When it comes to stadium-subsidy campaigns, sports team owners have a massive soapbox and generally aren’t afraid to use it — who can forget the “Yes on Prop C” sign on the San Diego outfield wall throughout the 1998 World Series? The Calgary Flames owners, though, look to be taking things to a new level:
"NHL view, albeit unofficial, is league would prefer players not make political statements. Teams may take money to do so, however." pic.twitter.com/TCCYoAcOyV
— #DCSports Playoffs (@DannyPage) October 8, 2017
— Jason Ribeiro (@Jason_Ribeiro) October 8, 2017
Displaying their bogus and poorly copy edited Powerpoint slides on arena video screens is one thing. Running “Bill Smith For Mayor” ads, whether they were paid for or not, is another, especially when team CEO Ken King previously said:
“We’re not running for office. It’s certainly not an election issue for us,” King said. “We’re certainly not trying to throw fuel on the fire.”

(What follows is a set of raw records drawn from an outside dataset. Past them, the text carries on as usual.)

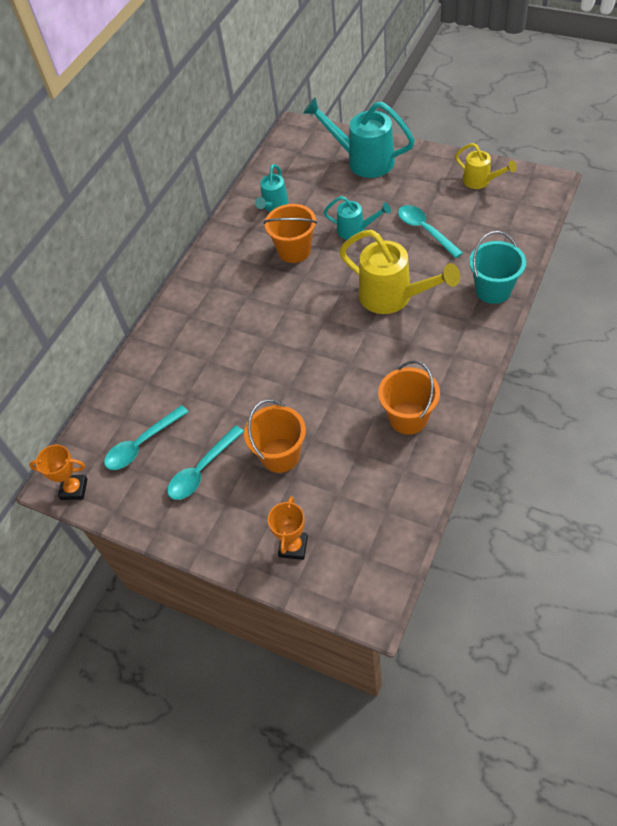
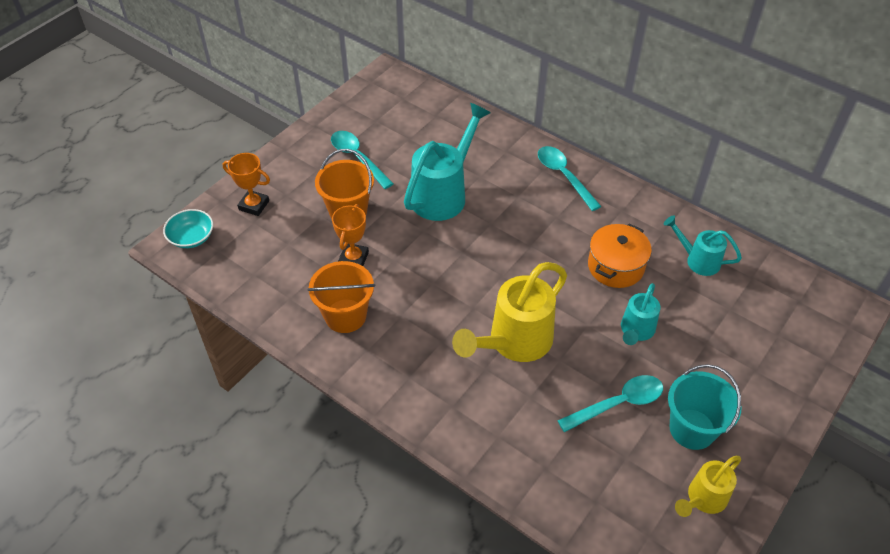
camera: 95 degrees right, 5 degrees down
(74, 489) = (376, 82): orange trophy -> orange trophy (353, 258)
(142, 444) = (402, 124): turquoise spoon -> turquoise spoon (564, 176)
(294, 250) = (616, 266): orange bucket -> orange pot
(355, 592) = (191, 237): none -> turquoise bowl
(363, 160) = (771, 369): turquoise watering can -> turquoise watering can (443, 194)
(493, 290) = (492, 448): turquoise bucket -> turquoise bucket (692, 429)

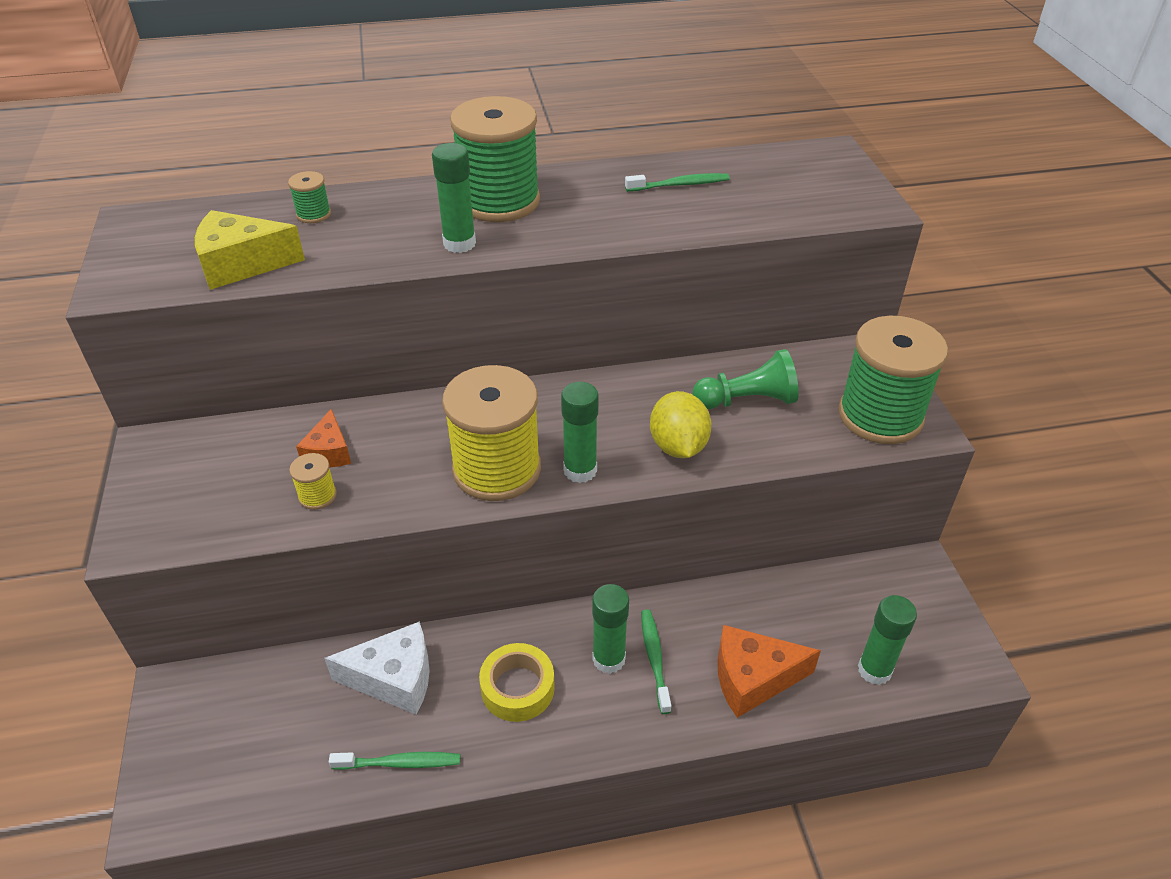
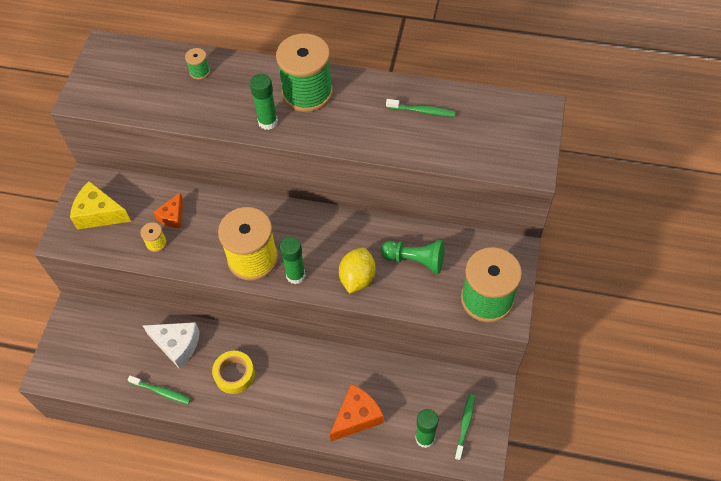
camera: 25 degrees right, 15 degrees up
(242, 264) = (147, 101): yellow cheese -> yellow cheese (99, 214)
(608, 659) = (288, 376): green glue stick -> none
(654, 659) = (311, 385): green toothbrush -> green toothbrush (465, 425)
(753, 678) = (356, 417): orange cheese -> orange cheese turned 120 degrees clockwise

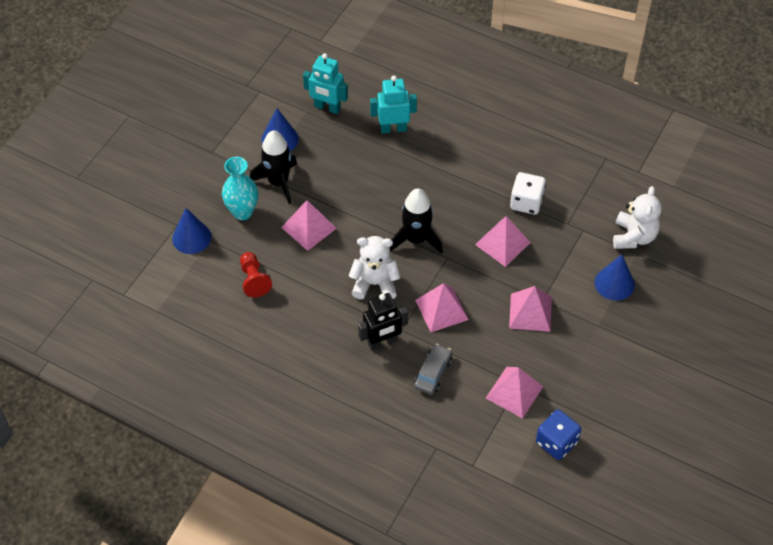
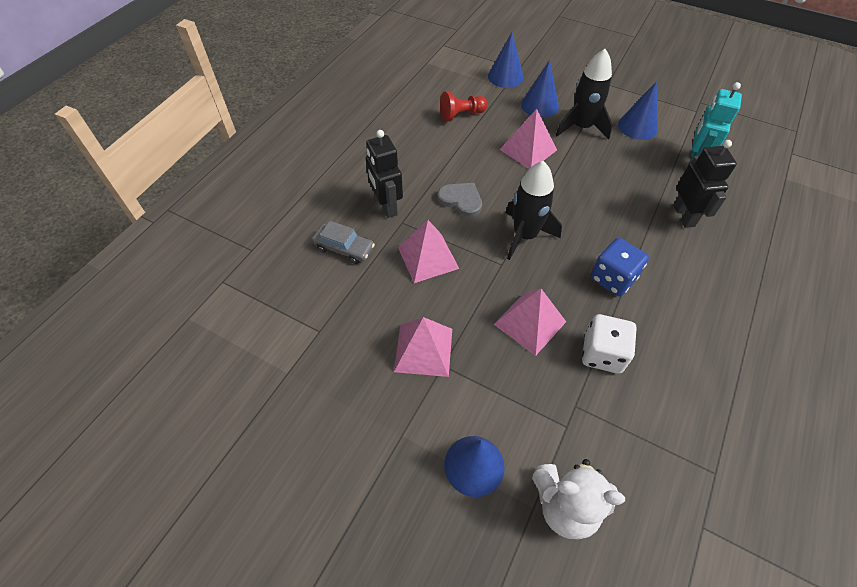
camera: 90 degrees right, 0 degrees up
(242, 212) = (539, 105): turquoise vase -> blue cone
(375, 283) = (461, 200): white teddy bear -> grey heart
(393, 128) = (684, 216): turquoise robot -> black robot
(514, 392) = (308, 326): pink pyramid -> none
(556, 442) = (230, 369): blue dice -> blue dice (612, 278)

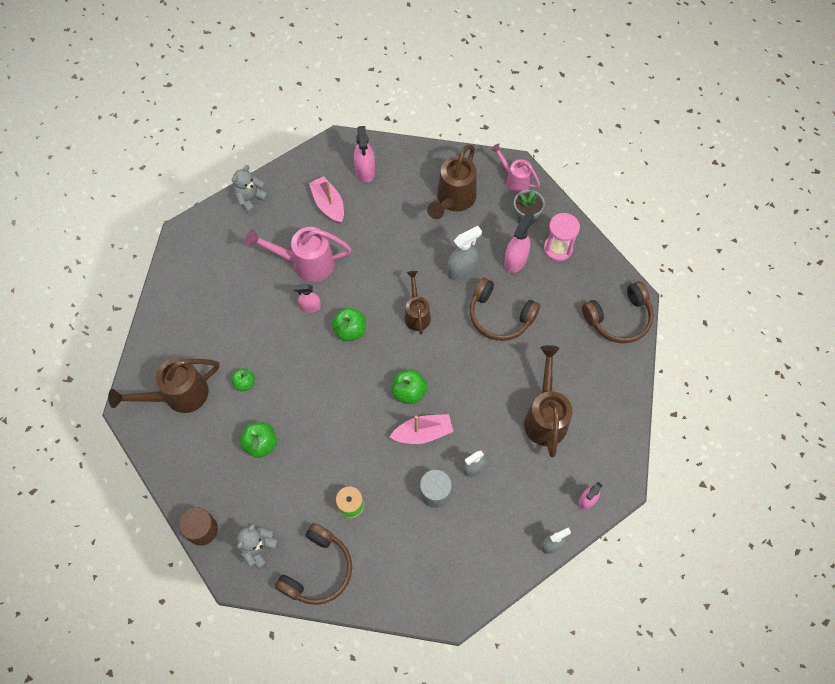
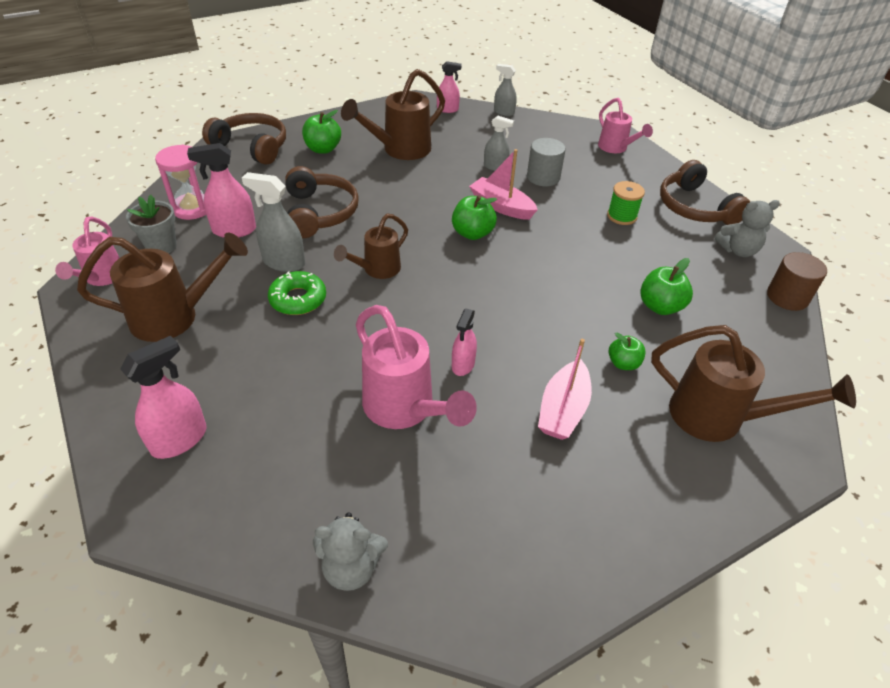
camera: 130 degrees left, 20 degrees down
(310, 307) = (463, 365): pink spray bottle -> pink spray bottle turned 60 degrees clockwise
(318, 570) = (695, 207): brown headphones -> brown headphones turned 105 degrees counterclockwise
(328, 204) = (280, 447): pink boat -> pink boat (563, 410)
(350, 330) = (454, 311): green apple -> green apple (323, 149)
(422, 261) = (298, 299): none -> green donut
(431, 589) = (616, 148): none -> pink watering can

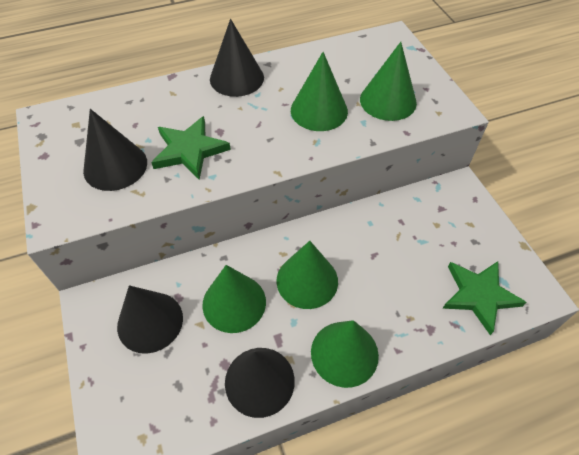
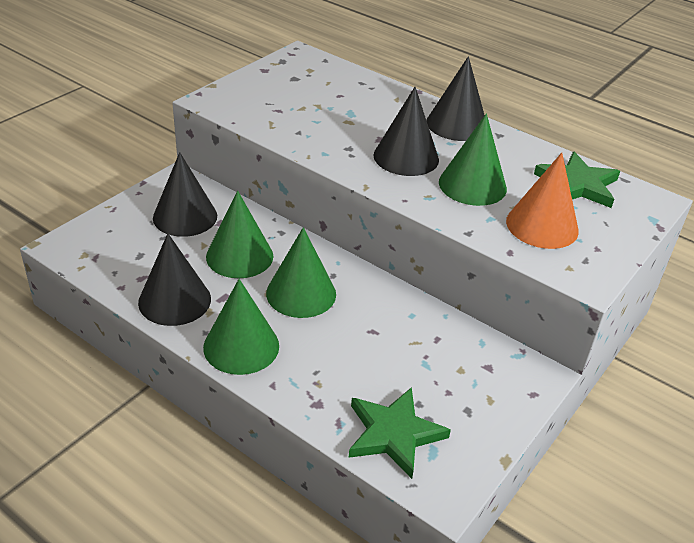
camera: 55 degrees right, 15 degrees down
(115, 166) = (286, 104): black cone -> black cone (406, 157)
(189, 150) = (341, 131): green star -> green star (578, 184)
(388, 101) = (542, 226): green cone -> orange cone

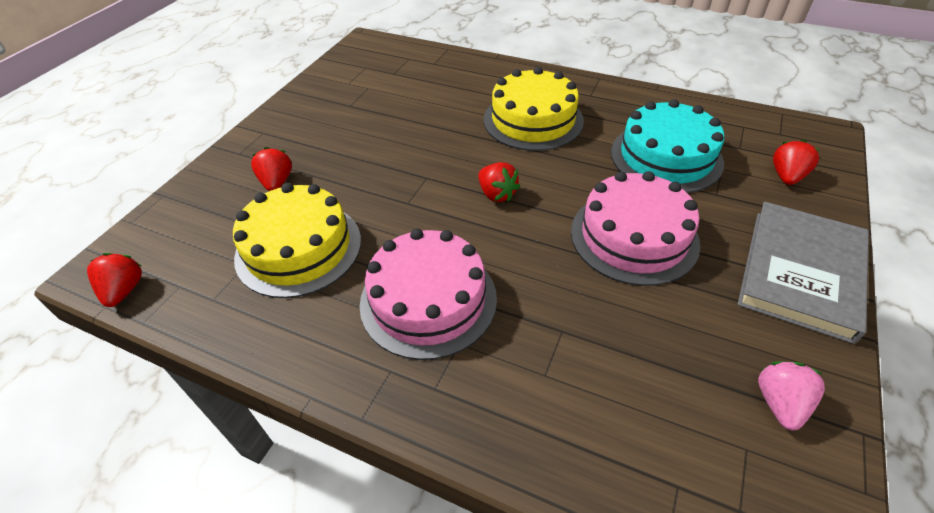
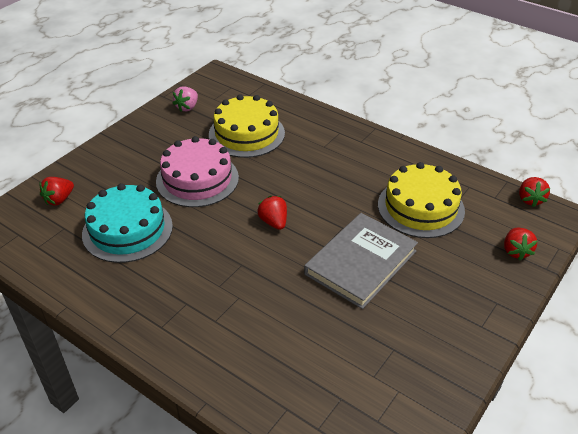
camera: 170 degrees left, 5 degrees down
(277, 182) = (450, 263): red strawberry -> red strawberry (516, 251)
(428, 300) = (337, 166): pink cake -> none
(533, 120) = (211, 289): yellow cake -> yellow cake (246, 134)
(801, 272) = (120, 147): grey book -> grey book (361, 262)

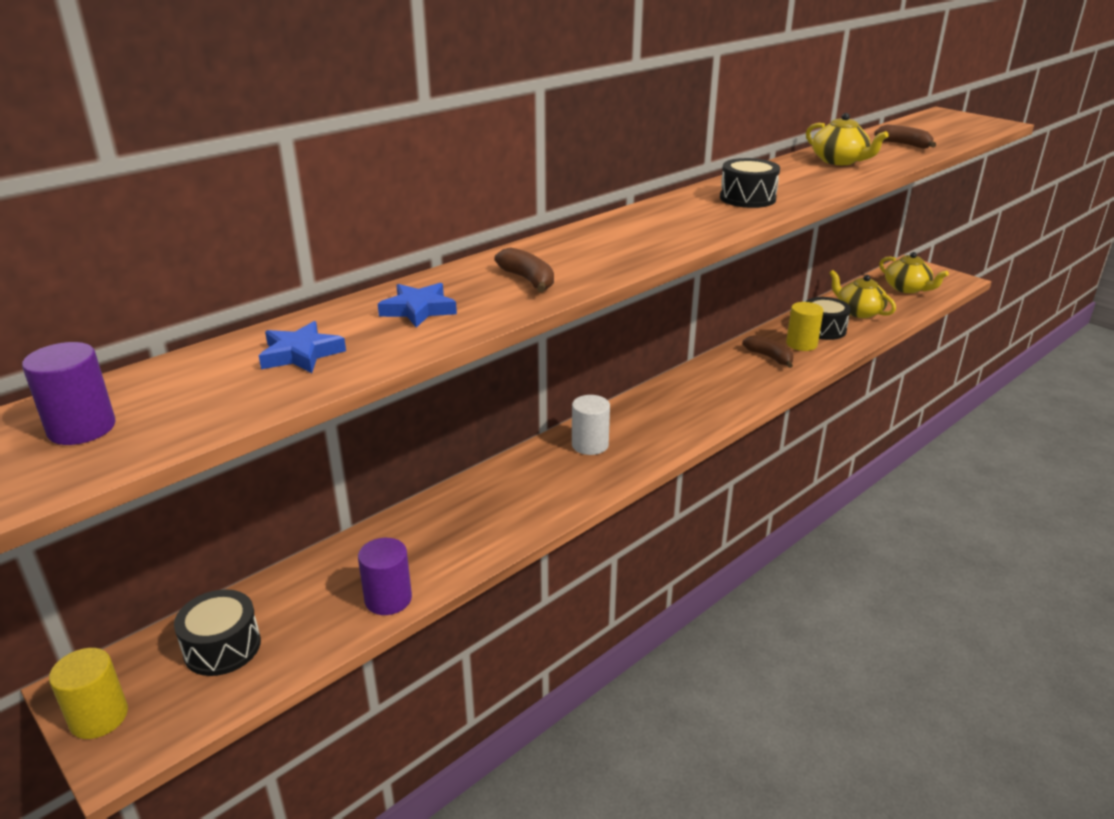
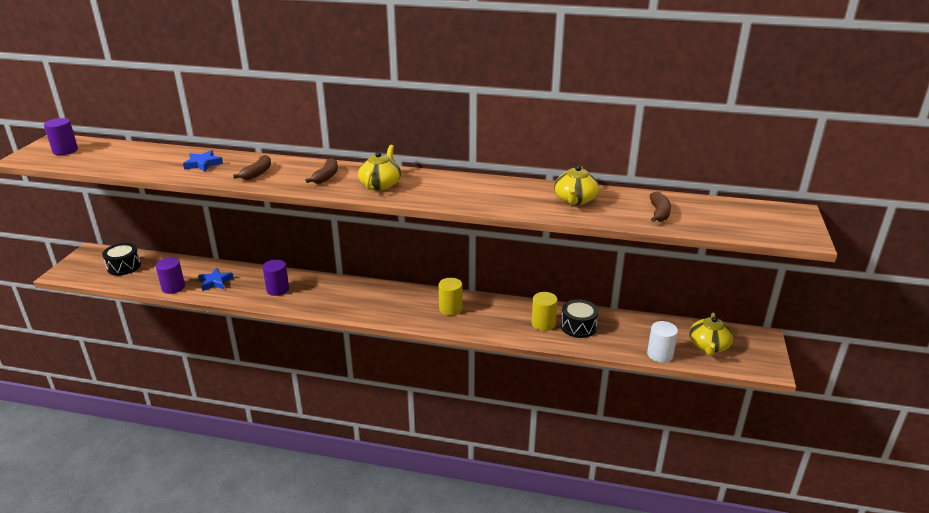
camera: 55 degrees right, 0 degrees up
(99, 717) = (77, 262): yellow cylinder -> yellow cylinder (450, 308)
(301, 354) = (143, 159): blue star -> blue star (215, 282)
(526, 493) = (278, 289): none -> purple cylinder
(590, 445) = (338, 291): white cylinder -> white cylinder (660, 354)
(747, 198) = (448, 190): black drum -> none
(769, 357) = (508, 317): brown banana -> brown banana (326, 177)
(858, 312) = (630, 334): yellow teapot -> yellow teapot (380, 184)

Meanwhile, the Globe and Mail reports that the Flames owners, in addition to seeking public money for a new arena, initially requested “an option to buy and develop land near the events complex, a slice of the Stampede Casino’s revenue, all parking revenue from major events it would manage at the events complex and other goodies.” And also: “the city of Calgary covering the cost of flood insurance, reimbursing the club for all provincial property taxes that may be imposed on the facilities, and requiring local ratepayers to pick up the bill for a public gathering place suitable for festivals next to the arena.” And also:
“Our proposals in the enclosed term sheet outline the minimum requirements for a robust competitive sports environment and the infrastructure needed to compete on the world stage from an entertainment perspective,” Ken King, president of CSEC, said in the letter.
In the latest polls, Smith has reportedly taken a sizable lead over Mayor Naheed Nenshi, based on a massive surge in his support from 18-to-34-year-olds, which is either a sign that Smith’s message is resonating with young people or just a sign that polls suck. We’ll see a week from today.